— begin Source material —
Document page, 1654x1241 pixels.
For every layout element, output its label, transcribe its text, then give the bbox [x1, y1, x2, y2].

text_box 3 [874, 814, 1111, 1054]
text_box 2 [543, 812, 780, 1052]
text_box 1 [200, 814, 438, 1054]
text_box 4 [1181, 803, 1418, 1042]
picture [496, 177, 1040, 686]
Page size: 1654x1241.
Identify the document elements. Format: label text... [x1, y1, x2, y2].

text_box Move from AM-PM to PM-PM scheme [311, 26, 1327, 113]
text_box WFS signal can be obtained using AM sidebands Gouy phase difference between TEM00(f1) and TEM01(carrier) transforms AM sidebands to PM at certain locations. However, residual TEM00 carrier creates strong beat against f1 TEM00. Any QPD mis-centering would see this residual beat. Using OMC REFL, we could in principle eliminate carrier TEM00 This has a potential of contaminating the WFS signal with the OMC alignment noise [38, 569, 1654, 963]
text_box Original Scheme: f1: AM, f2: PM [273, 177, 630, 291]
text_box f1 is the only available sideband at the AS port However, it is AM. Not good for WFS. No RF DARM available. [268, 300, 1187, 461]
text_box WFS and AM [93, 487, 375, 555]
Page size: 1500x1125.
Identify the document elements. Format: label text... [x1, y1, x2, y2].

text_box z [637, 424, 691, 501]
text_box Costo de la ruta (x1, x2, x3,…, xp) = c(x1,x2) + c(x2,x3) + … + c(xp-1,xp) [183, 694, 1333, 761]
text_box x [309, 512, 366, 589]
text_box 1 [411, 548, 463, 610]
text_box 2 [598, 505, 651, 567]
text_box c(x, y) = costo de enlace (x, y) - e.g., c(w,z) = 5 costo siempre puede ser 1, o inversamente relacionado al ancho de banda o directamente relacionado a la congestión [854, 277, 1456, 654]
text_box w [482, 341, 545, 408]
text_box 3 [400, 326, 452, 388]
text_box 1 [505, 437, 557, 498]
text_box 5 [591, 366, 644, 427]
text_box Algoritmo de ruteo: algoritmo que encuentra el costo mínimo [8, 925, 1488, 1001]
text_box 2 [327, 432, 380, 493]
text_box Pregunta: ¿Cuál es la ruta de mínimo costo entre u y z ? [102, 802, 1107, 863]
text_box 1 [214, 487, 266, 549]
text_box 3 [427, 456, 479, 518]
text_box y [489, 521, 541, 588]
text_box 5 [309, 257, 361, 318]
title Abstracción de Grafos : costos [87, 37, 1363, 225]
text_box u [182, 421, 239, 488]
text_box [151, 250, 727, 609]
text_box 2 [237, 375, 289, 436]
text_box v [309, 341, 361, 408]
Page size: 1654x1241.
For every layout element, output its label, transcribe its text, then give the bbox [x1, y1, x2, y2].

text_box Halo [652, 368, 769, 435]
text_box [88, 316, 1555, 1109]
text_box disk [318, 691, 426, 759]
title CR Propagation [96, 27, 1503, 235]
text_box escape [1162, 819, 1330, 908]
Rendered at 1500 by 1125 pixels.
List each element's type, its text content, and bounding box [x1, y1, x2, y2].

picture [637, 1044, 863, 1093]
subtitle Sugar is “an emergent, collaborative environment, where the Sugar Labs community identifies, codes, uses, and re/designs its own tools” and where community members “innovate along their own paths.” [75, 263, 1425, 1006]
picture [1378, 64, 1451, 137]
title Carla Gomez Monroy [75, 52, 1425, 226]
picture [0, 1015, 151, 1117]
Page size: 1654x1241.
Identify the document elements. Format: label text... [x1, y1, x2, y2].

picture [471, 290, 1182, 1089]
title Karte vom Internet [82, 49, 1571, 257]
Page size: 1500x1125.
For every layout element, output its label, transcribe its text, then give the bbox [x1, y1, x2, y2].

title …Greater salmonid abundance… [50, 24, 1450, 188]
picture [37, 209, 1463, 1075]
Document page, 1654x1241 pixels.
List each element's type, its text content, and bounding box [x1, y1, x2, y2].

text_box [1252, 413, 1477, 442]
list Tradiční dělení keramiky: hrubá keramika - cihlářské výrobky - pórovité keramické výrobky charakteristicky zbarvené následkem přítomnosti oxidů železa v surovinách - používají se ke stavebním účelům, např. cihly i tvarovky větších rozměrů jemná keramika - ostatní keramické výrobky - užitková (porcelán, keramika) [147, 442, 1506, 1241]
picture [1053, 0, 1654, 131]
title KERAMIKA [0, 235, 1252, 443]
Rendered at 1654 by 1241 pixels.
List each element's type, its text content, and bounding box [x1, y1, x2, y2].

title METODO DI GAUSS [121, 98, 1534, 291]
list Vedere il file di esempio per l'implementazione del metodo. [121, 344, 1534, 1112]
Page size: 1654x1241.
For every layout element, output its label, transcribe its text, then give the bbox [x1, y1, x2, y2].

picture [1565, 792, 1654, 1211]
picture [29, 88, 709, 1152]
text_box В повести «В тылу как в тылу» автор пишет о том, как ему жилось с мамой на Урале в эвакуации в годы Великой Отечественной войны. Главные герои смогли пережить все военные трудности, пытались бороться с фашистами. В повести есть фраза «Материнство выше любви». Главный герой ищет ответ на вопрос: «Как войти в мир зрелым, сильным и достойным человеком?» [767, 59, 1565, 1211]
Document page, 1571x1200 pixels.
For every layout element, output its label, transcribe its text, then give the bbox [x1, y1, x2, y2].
— end Source material —
Problem to work on
Reproduce every line of the records above word for word, with no changes.

The response
Document page, 1654x1241 pixels.
For every layout element, output its label, transcribe its text, then give the bbox [x1, y1, x2, y2].

text_box 3 [874, 814, 1111, 1054]
text_box 2 [543, 812, 780, 1052]
text_box 1 [200, 814, 438, 1054]
text_box 4 [1181, 803, 1418, 1042]
picture [496, 177, 1040, 686]
Page size: 1654x1241.
Identify the document elements. Format: label text... [x1, y1, x2, y2].

text_box Move from AM-PM to PM-PM scheme [311, 26, 1327, 113]
text_box WFS signal can be obtained using AM sidebands Gouy phase difference between TEM00(f1) and TEM01(carrier) transforms AM sidebands to PM at certain locations. However, residual TEM00 carrier creates strong beat against f1 TEM00. Any QPD mis-centering would see this residual beat. Using OMC REFL, we could in principle eliminate carrier TEM00 This has a potential of contaminating the WFS signal with the OMC alignment noise [38, 569, 1654, 963]
text_box Original Scheme: f1: AM, f2: PM [273, 177, 630, 291]
text_box f1 is the only available sideband at the AS port However, it is AM. Not good for WFS. No RF DARM available. [268, 300, 1187, 461]
text_box WFS and AM [93, 487, 375, 555]
Page size: 1500x1125.
Identify the document elements. Format: label text... [x1, y1, x2, y2].

text_box z [637, 424, 691, 501]
text_box Costo de la ruta (x1, x2, x3,…, xp) = c(x1,x2) + c(x2,x3) + … + c(xp-1,xp) [183, 694, 1333, 761]
text_box x [309, 512, 366, 589]
text_box 1 [411, 548, 463, 610]
text_box 2 [598, 505, 651, 567]
text_box c(x, y) = costo de enlace (x, y) - e.g., c(w,z) = 5 costo siempre puede ser 1, o inversamente relacionado al ancho de banda o directamente relacionado a la congestión [854, 277, 1456, 654]
text_box w [482, 341, 545, 408]
text_box 3 [400, 326, 452, 388]
text_box 1 [505, 437, 557, 498]
text_box 5 [591, 366, 644, 427]
text_box Algoritmo de ruteo: algoritmo que encuentra el costo mínimo [8, 925, 1488, 1001]
text_box 2 [327, 432, 380, 493]
text_box Pregunta: ¿Cuál es la ruta de mínimo costo entre u y z ? [102, 802, 1107, 863]
text_box 1 [214, 487, 266, 549]
text_box 3 [427, 456, 479, 518]
text_box y [489, 521, 541, 588]
text_box 5 [309, 257, 361, 318]
title Abstracción de Grafos : costos [87, 37, 1363, 225]
text_box u [182, 421, 239, 488]
text_box [151, 250, 727, 609]
text_box 2 [237, 375, 289, 436]
text_box v [309, 341, 361, 408]
Page size: 1654x1241.
For every layout element, output its label, transcribe its text, then give the bbox [x1, y1, x2, y2].

text_box Halo [652, 368, 769, 435]
text_box [88, 316, 1555, 1109]
text_box disk [318, 691, 426, 759]
title CR Propagation [96, 27, 1503, 235]
text_box escape [1162, 819, 1330, 908]
Rendered at 1500 by 1125 pixels.
List each element's type, its text content, and bounding box [x1, y1, x2, y2].

picture [637, 1044, 863, 1093]
subtitle Sugar is “an emergent, collaborative environment, where the Sugar Labs community identifies, codes, uses, and re/designs its own tools” and where community members “innovate along their own paths.” [75, 263, 1425, 1006]
picture [1378, 64, 1451, 137]
title Carla Gomez Monroy [75, 52, 1425, 226]
picture [0, 1015, 151, 1117]
Page size: 1654x1241.
Identify the document elements. Format: label text... [x1, y1, x2, y2].

picture [471, 290, 1182, 1089]
title Karte vom Internet [82, 49, 1571, 257]
Page size: 1500x1125.
For every layout element, output its label, transcribe its text, then give the bbox [x1, y1, x2, y2].

title …Greater salmonid abundance… [50, 24, 1450, 188]
picture [37, 209, 1463, 1075]
Document page, 1654x1241 pixels.
List each element's type, its text content, and bounding box [x1, y1, x2, y2].

text_box [1252, 413, 1477, 442]
list Tradiční dělení keramiky: hrubá keramika - cihlářské výrobky - pórovité keramické výrobky charakteristicky zbarvené následkem přítomnosti oxidů železa v surovinách - používají se ke stavebním účelům, např. cihly i tvarovky větších rozměrů jemná keramika - ostatní keramické výrobky - užitková (porcelán, keramika) [147, 442, 1506, 1241]
picture [1053, 0, 1654, 131]
title KERAMIKA [0, 235, 1252, 443]
Rendered at 1654 by 1241 pixels.
List each element's type, its text content, and bounding box [x1, y1, x2, y2].

title METODO DI GAUSS [121, 98, 1534, 291]
list Vedere il file di esempio per l'implementazione del metodo. [121, 344, 1534, 1112]
Page size: 1654x1241.
For every layout element, output its label, transcribe its text, then give the bbox [x1, y1, x2, y2].

picture [1565, 792, 1654, 1211]
picture [29, 88, 709, 1152]
text_box В повести «В тылу как в тылу» автор пишет о том, как ему жилось с мамой на Урале в эвакуации в годы Великой Отечественной войны. Главные герои смогли пережить все военные трудности, пытались бороться с фашистами. В повести есть фраза «Материнство выше любви». Главный герой ищет ответ на вопрос: «Как войти в мир зрелым, сильным и достойным человеком?» [767, 59, 1565, 1211]
Document page, 1571x1200 pixels.
For every layout element, output its label, transcribe its text, then give the bbox [x1, y1, x2, y2].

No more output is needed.